Systems Performance Ch.9: Exploring the Disk Abyss

Progress 10 / 13
Table of Contents

Introduction

[!NOTE] This article was generated by feeding my chaotic, personal reading notes of this massive textbook into an AI to restructure them into a readable blog post.

After clawing our way through the swamps of file systems and networks, we’ve finally arrived at the deepest layer of the physical world—the layer that most often drags system performance down: “Chapter 9: Disks.”

When pursuing database performance, you simply can’t ignore the characteristics of the disks responsible for ultimate data persistence. However, modern disks have evolved from simple “spinning platters” to SSDs, and further into the “virtual disks” of the cloud. Hidden behind them are multiple layers of queues and controller caches.

In this post, we’ll look at how to avoid panicking over iostat numbers and instead use modern BPF tools to expose the “true disk bottleneck.” Here’s your survival cheat sheet.


1. The IOPS Trap: Not All I/O is Created Equal

Celebrating a “million IOPS!” on a storage spec sheet is a rookie mistake. IOPS (I/O Operations Per Second) is a metric that means almost nothing on its own.

  • Random vs. Sequential: Even with SSDs (and obviously with spinning magnetic disks), the throughput and latency characteristics vary wildly between sequential and random access.
  • I/O Size and Read/Write Ratio: Counting a “512-byte read” and a “128KB write” as the same single IOPS is meaningless.

To talk about performance intelligently, you must always define the context: Is it random or sequential? What is the I/O size? Is it a read or a write? For sequential (streaming) workloads, you often want to lower your IOPS by using larger I/O sizes to actually increase throughput. It’s counter-intuitive but true.


2. The Lie of “100% Utilization”: Virtual Disks and Percentage Traps

Running iostat and seeing disk utilization (%util) pegged at 100% and immediately concluding “the disk is at its limit!” is incredibly dangerous.

  • The Virtual Disk Black Box: In cloud environments or with hardware RAID, the utilization reported by the OS might not accurately reflect the physical state of the underlying drives.
  • “100% != Zero Headroom”: For virtual volumes composed of multiple physical disks, the OS might report “100% busy” if even a single disk is busy, while the others could be perfectly idle and ready for more requests. Don’t let a single percentage number dictate your strategy.

3. Average Latency Lies: Bimodal Distribution and Outliers

Never evaluate disk response times (latency) using only the “average.” Averages excel at hiding “lethal outliers”—the true culprits of performance degradation.

  • The Reality of Bimodal Distribution: Disk responses are a mix of lightning-fast hits (under 100μs) from on-disk caches and painfully slow misses (several milliseconds) that must access the physical media. Mashing these together into an “average” is a distortion of reality.
  • Visualize with biolatency: Stop looking at averages; look at the distribution. Using the BCC tool biolatency, you can histogram disk I/O latency to instantly see bimodal distributions or hidden outliers. The shape of the graph tells the story that an average can’t.

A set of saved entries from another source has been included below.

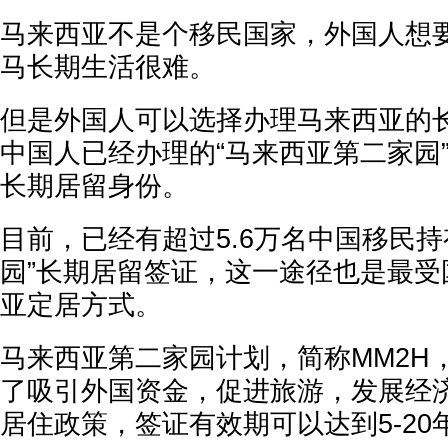
马来西亚不是个移民国家，外国人想
马长期生活很难。
但是外国人可以选择办理马来西亚的
中国人已经办理的“马来西亚第二家园
长期居留身份。
目前，已经有超过5.6万名中国移民持
园”长期居留签证，这一途径也是最受
亚定居方式。
马来西亚第二家园计划，简称MM2H
了吸引外国资金，促进旅游，发展经
居住政策，签证有效期可以达到5-20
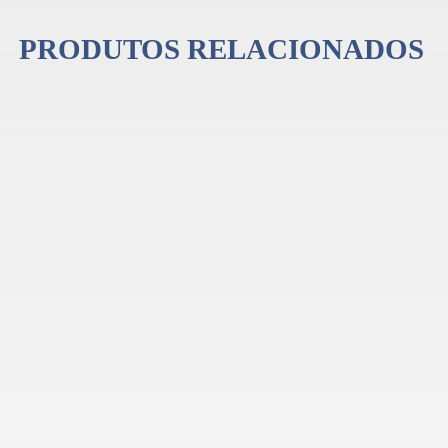
PRODUTOS RELACIONADOS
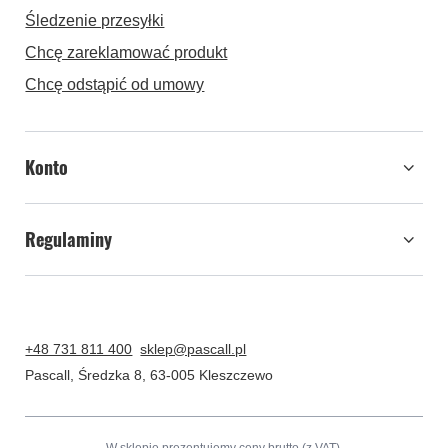
Śledzenie przesyłki
Chcę zareklamować produkt
Chcę odstąpić od umowy
Konto
Regulaminy
+48 731 811 400
sklep@pascall.pl
Pascall
,
Średzka 8
,
63-005
Kleszczewo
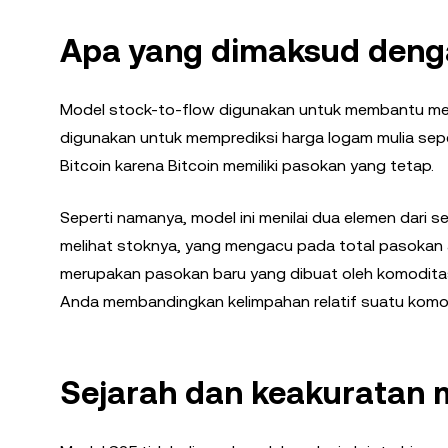
Apa yang dimaksud denga
Model stock-to-flow digunakan untuk membantu mera
digunakan untuk memprediksi harga logam mulia sepe
Bitcoin karena Bitcoin memiliki pasokan yang tetap.
Seperti namanya, model ini menilai dua elemen dari 
melihat stoknya, yang mengacu pada total pasokan a
merupakan pasokan baru yang dibuat oleh komoditas
Anda membandingkan kelimpahan relatif suatu komo
Sejarah dan keakuratan 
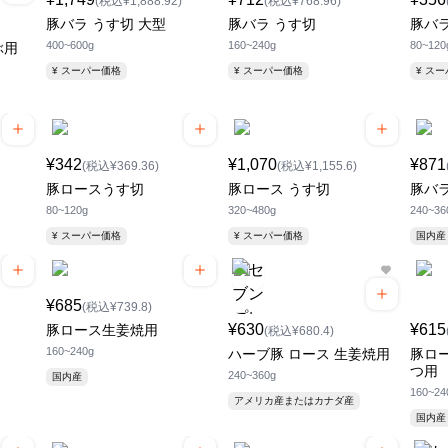
(税込¥1,888.92)
(税込¥768.96)
豚バラ うす切 大型
豚バラ うす切
豚バ
400~600g
160~240g
80~120
ぶ用
¥ スーパー価格
¥ スーパー価格
¥ ス
¥342
¥1,070
¥871
(税込¥369.36)
(税込¥1,155.6)
豚ロースうす切
豚ロース うす切
豚バ
80~120g
320~480g
240~36
¥ スーパー価格
¥ スーパー価格
国内産
¥685
(税込¥739.8)
¥630
¥615
豚ロース生姜焼用
(税込¥680.4)
160~240g
ハーブ豚 ロース 生姜焼用
豚ロ
つ用
240~360g
国内産
160~24
アメリカ産またはカナダ産
国内産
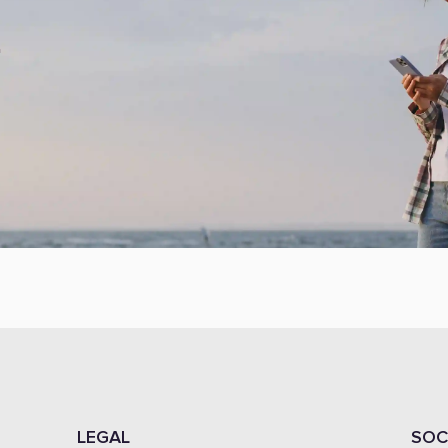
á
LEGAL
SOC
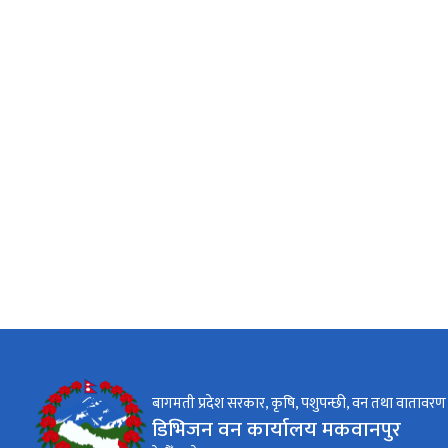
बागमती प्रदेश सरकार, कृषि, पशुपन्छी, वन तथा वातावरण म
डिभिजन वन कार्यालय मकवानपुर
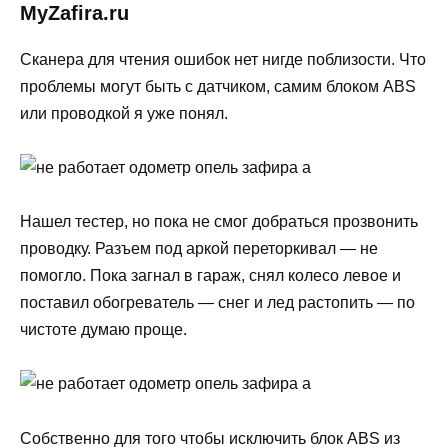
MyZafira.ru
Сканера для чтения ошибок нет нигде поблизости. Что
проблемы могут быть с датчиком, самим блоком ABS
или проводкой я уже понял.
Нашел тестер, но пока не смог добраться прозвонить
проводку. Разъем под аркой переторкивал — не
помогло. Пока загнал в гараж, снял колесо левое и
поставил обогреватель — снег и лед растопить — по
чистоте думаю проще.
Собственно для того чтобы исключить блок ABS из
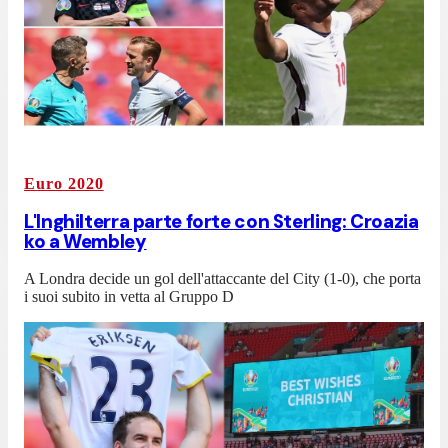
Euro 2020
L'Inghilterra parte forte con Sterling: Croazia
ko a Wembley
A Londra decide un gol dell'attaccante del City (1-0), che porta
i suoi subito in vetta al Gruppo D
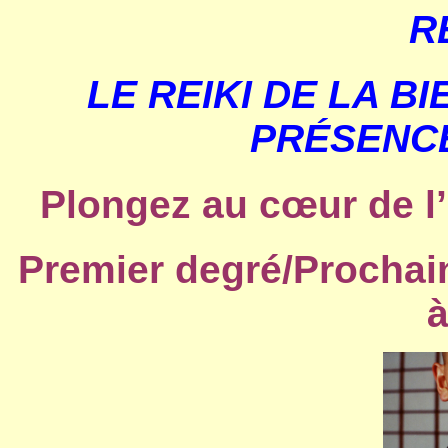
R
LE REIKI DE LA B
PRÉSENC
Plongez au cœur de l’
Premier degré/Prochain
à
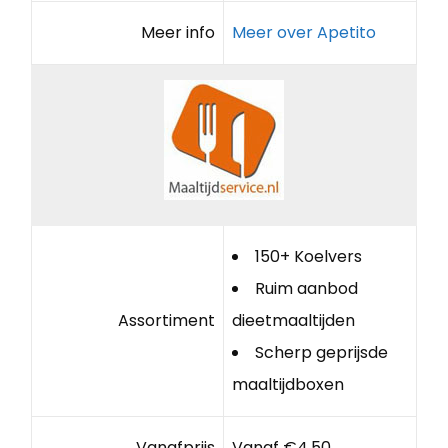
Meer info
Meer over Apetito
150+ Koelvers
Ruim aanbod
Assortiment
dieetmaaltijden
Scherp geprijsde
maaltijdboxen
Vanafprijs
Vanaf €4,50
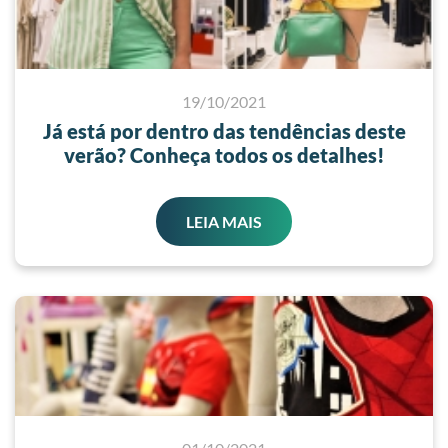
19/10/2021
Já está por dentro das tendências deste
verão? Conheça todos os detalhes!
LEIA MAIS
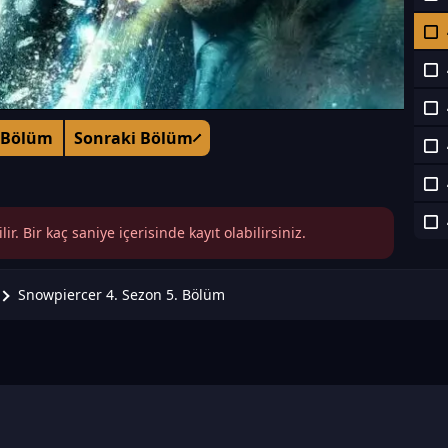
 Bölüm
Sonraki Bölüm
r. Bir kaç saniye içerisinde kayıt olabilirsiniz.
Snowpiercer 4. Sezon 5. Bölüm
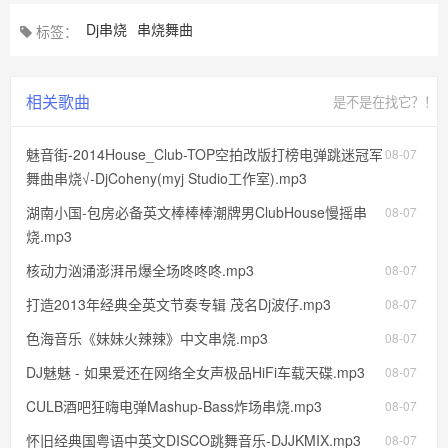
Dj串烧
串烧舞曲
标签：
相关歌曲
是不是在找它？！
魅音街-2014House_Club-TOP空拍改版打榜电弹跳迷冠军
08-07
舞曲串烧√-DjCoheny(myj Studio工作室).mp3
湖南小国-包房必备英文棒棒棒潮牌男ClubHouse慢摇串
08-07
烧.mp3
核动力汹涌澎湃吊爆全场咚咚咚.mp3
08-07
打造2013年经典全英文节奏专辑 茂名Dj波仔.mp3
08-07
色海音乐《妹妹火辣辣》中文串烧.mp3
08-07
DJ魅魅 - 如果爱还在网络全女声极品HiFi车载天碟.mp3
08-07
CULB酒吧狂嗨电弹Mashup-Bass炸场串烧.mp3
08-07
怀旧经典国粤语中英文DISCO跳舞音乐-DJJKMIX.mp3
08-07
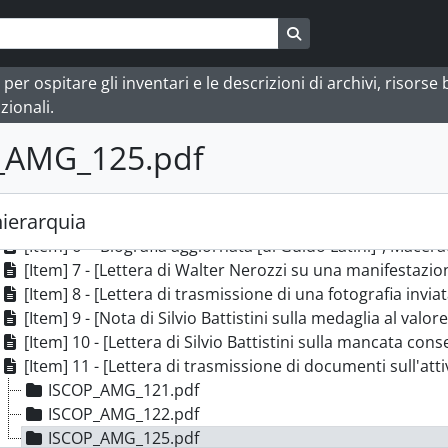
[Documento] b.3-fasc.10 - "Spartaco Macerata. Battaglione 2
[Documento] b.4-fasc.1 - [Disegni, mappe e poesie], 1831-2
Busque na página de
[Documento] b.4-fasc.2 - Tavullia-Saludecio, 1926-1999
[Documento] b.4-fasc.3 - Varie, 1926-2002
 ospitare gli inventari e le descrizioni di archivi, risorse bi
[Documento] b.5-fasc.4 - [Celebrazioni del ventennale della Resisten
zionali.
[Item] 1 - [Lettera di G. Busi su Francesco Porcarelli], R
_AMG_125.pdf
[Item] 2 - [Verbale della dichiarazione di Francesco Porcarelli re
[Item] 3 - "I Comitati di liberazione nelle Marche", 1 gen
[Item] 4 - "Lapide ai partigiani caduti", 10 luglio 1945
hierarquia
[Item] 5 - "Il prof. Cioppettini e due compagni assolti da
[Item] 6 - "Biografia aggiornata [di Guido Latini]", Macer
[Item] 7 - [Lettera di Walter Nerozzi su una manifestazione organizz
[Item] 8 - [Lettera di trasmissione di una fotografia inviata
[Item] 9 - [Nota di Silvio Battistini sulla medaglia al val
[Item] 10 - [Lettera di Silvio Battistini sulla mancata consegna ai familiari del partigia
[Item] 11 - [Lettera di trasmissione di documenti sull'attività partigiana ne
ISCOP_AMG_121.pdf
ISCOP_AMG_122.pdf
ISCOP_AMG_125.pdf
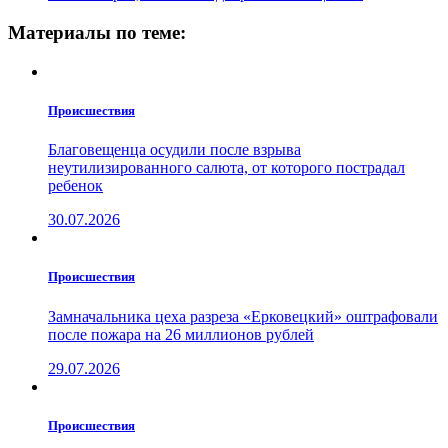
Материалы по теме:
Проиcшествия
Благовещенца осудили после взрыва
неутилизированного салюта, от которого пострадал
ребенок
30.07.2026
Проиcшествия
Замначальника цеха разреза «Ерковецкий» оштрафовали
после пожара на 26 миллионов рублей
29.07.2026
Проиcшествия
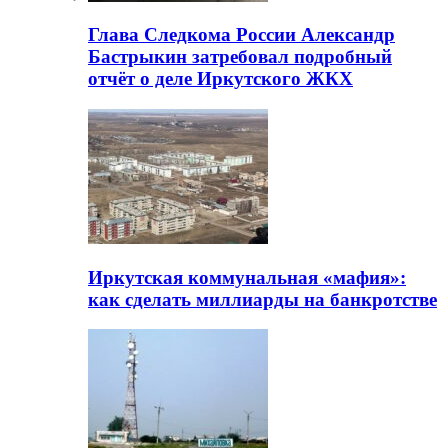
Глава Следкома России Александр
Бастрыкин затребовал подробный
отчёт о деле Иркутского ЖКХ
Иркутская коммунальная «мафия»:
как сделать миллиарды на банкротстве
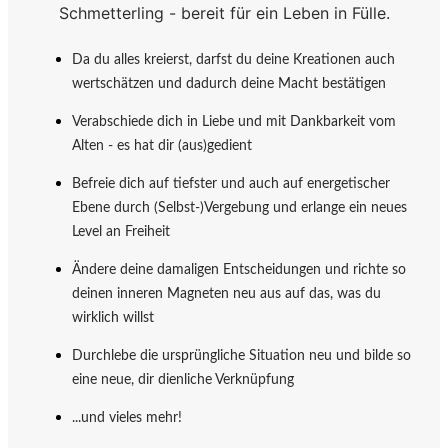
Schmetterling - bereit für ein Leben in Fülle.
Da du alles kreierst, darfst du deine Kreationen auch
wertschätzen und dadurch deine Macht bestätigen
Verabschiede dich in Liebe und mit Dankbarkeit vom
Alten - es hat dir (aus)gedient
Befreie dich auf tiefster und auch auf energetischer
Ebene durch (Selbst-)Vergebung und erlange ein neues
Level an Freiheit
Ändere deine damaligen Entscheidungen und richte so
deinen inneren Magneten neu aus auf das, was du
wirklich willst
Durchlebe die ursprüngliche Situation neu und bilde so
eine neue, dir dienliche Verknüpfung
...und vieles mehr!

4. Hunting Mysterious I/O with biostacks

When you encounter the eerie phenomenon where disk I/O is high but your application is supposedly doing nothing, traditional tools will leave you guessing.

  • “Whodunit” with biostacks: This is a god-tier tool that displays not just the process name but the full kernel stack trace that initialized the I/O. One command can reveal that the I/O was actually triggered by metadata checks, file permission lookups, or background file system tasks—completely unrelated to your app’s core logic.
  • Granular Tracking with biosnoop: Instead of looking at average latency, biosnoop tracks individual I/O requests. It’s the perfect tool for pinpointing exactly which request is taking too long. Sometimes you just have to follow the trail one step at a time.

Conclusion

Reading this chapter drives home the point that a disk device is not just a container for data—it’s an “independent computer” with its own queues, caches, and microprocessors (controllers).